I started my critical viewing on the LG with some cable TV and liked what I saw. A CBS rebroadcast of a tennis match from last year's U.S. Open was striking in terms of both the smooth, noise-free quality of the image and the natural rendition of color qualities I'm accustomed to seeing from good plasma displays. Roger Federer's pastel pink shirt stood out as it might in real life but didn't look excessively loud or hyped. It was easy to delineate the difference in skin tone between Federer and his more tanned opponent, Mardy Fish, and Fish's white shirt and headband exhibited good neutrality, with no obvious color tint. This was a good start.
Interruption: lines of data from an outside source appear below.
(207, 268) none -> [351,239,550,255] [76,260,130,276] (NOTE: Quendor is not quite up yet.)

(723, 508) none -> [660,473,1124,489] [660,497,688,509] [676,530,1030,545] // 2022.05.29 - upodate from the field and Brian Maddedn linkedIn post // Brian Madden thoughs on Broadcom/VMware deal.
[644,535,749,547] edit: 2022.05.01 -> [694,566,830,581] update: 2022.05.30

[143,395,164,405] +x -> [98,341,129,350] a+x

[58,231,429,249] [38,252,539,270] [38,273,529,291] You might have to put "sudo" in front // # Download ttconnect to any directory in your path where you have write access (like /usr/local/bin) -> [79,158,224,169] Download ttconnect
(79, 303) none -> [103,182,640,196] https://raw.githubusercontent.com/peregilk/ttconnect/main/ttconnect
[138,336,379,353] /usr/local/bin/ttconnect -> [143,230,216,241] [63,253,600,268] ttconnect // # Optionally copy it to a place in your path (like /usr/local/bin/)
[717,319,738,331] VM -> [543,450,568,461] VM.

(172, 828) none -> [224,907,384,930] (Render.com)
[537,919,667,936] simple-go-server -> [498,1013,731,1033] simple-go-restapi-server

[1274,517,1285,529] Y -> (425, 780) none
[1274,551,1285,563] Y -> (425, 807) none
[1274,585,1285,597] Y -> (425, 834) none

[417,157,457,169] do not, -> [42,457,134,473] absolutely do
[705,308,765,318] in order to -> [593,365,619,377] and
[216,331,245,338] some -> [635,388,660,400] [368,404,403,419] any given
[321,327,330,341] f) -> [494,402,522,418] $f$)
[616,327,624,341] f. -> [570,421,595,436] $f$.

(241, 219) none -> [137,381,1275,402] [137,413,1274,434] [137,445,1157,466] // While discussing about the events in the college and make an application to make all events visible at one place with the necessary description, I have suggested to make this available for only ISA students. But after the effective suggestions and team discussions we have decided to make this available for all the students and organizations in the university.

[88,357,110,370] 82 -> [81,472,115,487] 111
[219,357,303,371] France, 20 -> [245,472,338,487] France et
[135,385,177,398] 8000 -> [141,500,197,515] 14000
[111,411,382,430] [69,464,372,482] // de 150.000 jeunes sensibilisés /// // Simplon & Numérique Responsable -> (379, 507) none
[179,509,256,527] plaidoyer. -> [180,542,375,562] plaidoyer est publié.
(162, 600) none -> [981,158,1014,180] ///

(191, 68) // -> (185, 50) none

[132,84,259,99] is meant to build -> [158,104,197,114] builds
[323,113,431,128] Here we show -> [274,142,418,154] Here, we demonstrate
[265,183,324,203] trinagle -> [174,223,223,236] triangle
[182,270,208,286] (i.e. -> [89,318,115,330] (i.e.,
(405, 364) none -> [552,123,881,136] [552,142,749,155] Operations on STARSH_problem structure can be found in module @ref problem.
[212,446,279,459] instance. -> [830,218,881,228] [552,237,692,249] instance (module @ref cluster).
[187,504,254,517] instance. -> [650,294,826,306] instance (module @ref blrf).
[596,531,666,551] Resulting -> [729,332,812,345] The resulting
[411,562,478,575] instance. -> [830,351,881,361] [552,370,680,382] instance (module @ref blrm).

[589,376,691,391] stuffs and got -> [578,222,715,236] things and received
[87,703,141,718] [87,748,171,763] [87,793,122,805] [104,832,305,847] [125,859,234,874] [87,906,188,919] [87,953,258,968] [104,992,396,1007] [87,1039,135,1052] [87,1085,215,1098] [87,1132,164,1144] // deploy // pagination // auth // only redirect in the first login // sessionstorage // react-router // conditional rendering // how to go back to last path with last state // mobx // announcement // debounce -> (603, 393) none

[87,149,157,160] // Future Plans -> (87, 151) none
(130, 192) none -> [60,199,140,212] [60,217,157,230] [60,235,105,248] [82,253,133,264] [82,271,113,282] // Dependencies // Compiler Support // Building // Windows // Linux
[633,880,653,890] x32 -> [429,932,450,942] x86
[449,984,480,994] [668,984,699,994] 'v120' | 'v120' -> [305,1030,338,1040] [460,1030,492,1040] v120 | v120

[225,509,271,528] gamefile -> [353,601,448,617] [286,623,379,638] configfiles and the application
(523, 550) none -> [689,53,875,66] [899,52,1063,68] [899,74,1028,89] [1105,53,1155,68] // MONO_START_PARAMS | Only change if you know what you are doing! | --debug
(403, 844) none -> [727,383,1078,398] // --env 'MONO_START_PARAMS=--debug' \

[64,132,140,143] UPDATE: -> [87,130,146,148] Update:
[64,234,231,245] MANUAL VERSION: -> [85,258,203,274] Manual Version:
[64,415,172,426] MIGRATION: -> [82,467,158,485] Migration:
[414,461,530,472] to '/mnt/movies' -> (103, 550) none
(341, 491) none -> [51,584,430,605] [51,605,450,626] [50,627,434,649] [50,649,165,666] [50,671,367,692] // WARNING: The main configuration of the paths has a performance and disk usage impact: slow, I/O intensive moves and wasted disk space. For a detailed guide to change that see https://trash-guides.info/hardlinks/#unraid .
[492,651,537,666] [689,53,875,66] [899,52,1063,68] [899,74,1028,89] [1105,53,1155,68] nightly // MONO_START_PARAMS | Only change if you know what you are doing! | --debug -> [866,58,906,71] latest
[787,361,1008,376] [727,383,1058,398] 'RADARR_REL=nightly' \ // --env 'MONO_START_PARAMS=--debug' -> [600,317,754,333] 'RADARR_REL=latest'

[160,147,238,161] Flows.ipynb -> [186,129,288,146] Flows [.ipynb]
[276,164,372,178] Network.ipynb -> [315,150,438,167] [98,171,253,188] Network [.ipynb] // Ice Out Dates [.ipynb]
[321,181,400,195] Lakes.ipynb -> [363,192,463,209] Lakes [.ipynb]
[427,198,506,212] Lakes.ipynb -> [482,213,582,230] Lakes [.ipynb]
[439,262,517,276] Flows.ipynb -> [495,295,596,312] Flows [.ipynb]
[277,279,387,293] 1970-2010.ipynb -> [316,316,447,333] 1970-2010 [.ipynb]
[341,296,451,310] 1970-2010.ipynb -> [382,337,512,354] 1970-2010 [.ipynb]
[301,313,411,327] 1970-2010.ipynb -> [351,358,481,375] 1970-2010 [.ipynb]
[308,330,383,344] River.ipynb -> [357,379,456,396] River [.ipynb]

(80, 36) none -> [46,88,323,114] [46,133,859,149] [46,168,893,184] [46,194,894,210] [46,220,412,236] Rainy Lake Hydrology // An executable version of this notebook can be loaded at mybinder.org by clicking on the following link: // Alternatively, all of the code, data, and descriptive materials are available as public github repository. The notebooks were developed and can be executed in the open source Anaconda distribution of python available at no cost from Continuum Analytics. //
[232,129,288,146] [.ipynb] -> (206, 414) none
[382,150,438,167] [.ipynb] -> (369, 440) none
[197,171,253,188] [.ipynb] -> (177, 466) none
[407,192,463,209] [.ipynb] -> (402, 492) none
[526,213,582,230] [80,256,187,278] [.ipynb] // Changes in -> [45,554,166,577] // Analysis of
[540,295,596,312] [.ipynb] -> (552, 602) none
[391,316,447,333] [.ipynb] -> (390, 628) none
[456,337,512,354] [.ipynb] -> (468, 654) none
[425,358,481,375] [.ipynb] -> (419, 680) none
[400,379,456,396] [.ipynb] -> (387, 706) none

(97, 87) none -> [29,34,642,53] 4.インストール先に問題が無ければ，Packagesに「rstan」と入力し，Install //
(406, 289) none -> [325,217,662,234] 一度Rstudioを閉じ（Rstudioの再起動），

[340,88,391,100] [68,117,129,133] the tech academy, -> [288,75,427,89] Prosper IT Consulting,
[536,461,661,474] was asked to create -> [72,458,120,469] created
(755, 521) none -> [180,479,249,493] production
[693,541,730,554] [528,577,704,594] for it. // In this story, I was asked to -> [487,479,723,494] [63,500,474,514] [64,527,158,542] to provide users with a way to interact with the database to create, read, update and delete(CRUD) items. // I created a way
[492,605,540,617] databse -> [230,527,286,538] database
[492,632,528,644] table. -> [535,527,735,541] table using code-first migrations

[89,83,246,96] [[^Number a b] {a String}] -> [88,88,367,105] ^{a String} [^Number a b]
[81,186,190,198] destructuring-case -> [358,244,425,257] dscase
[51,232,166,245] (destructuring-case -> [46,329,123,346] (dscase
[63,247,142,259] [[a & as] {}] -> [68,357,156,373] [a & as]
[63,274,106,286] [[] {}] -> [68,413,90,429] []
Of course, Blu-ray Discs provided the best fodder for evaluating this set. Thanks to the local-dimming feature, allblack test patterns were undetectable, as if the TV were turned off. But I was also surprised at how well the LG could pull out detail in shadows while still maintaining pure black at the extremes of its contrast range. A viewing of Pirate Radio, a movie about the seafaring radio DJs who gave Great Britain’s youth their only daily dose of rock & roll during the mid-1960s, gave me plenty to look at, including an opening nighttime shot of a row of suburban Tudor homes. In this shot, moonlight illuminates the front of the houses and their white window frames, while their black slanted roofs cascade into the darkness. Details such as the shingles of even the darkest roof were visible against the even blacker night sky behind it, and highlights in the brick facades, the orange interior lights, and the strip of green grass that lined the street revealed rich color and fine detail. The film’s period wardrobe, worn by a large ensemble cast, also provided a great visual treat. These outfits ran the gamut: white shirts with lavender flowers, bright orange paisleys, a fuzzy olive-green shirt with a brown leather vest stitched into the front panels, a minidress with red flowers on a black-and-white checkered background that was mated with oceangreen tights and white ballet slippers. Every scene was a trip down retro lane, and it was all beautifully rendered by the LG.
DVDs sent to the set in 480i-format via the component-video input looked very good thanks to the LG’s excellent deinterlacing, upconversion, and noise reduction. A few scenes I viewed from Harry Potter and the Sorcerer’s Stone displayed good color and were largely free of any background noise or halos around the edges of objects. Contrast and shadow details were well rendered, and, as with Blu-rays, the black letterbox bars virtually disappeared into the set’s black frame.
If there was one notable flaw in the LG’s otherwise stellar performance, it lied in the set’s high-gloss screen. It was so reflective that glare was noticeable with any light directly hitting the screen from windows or overhead. You’ll need to think twice before putting this set in a bright room.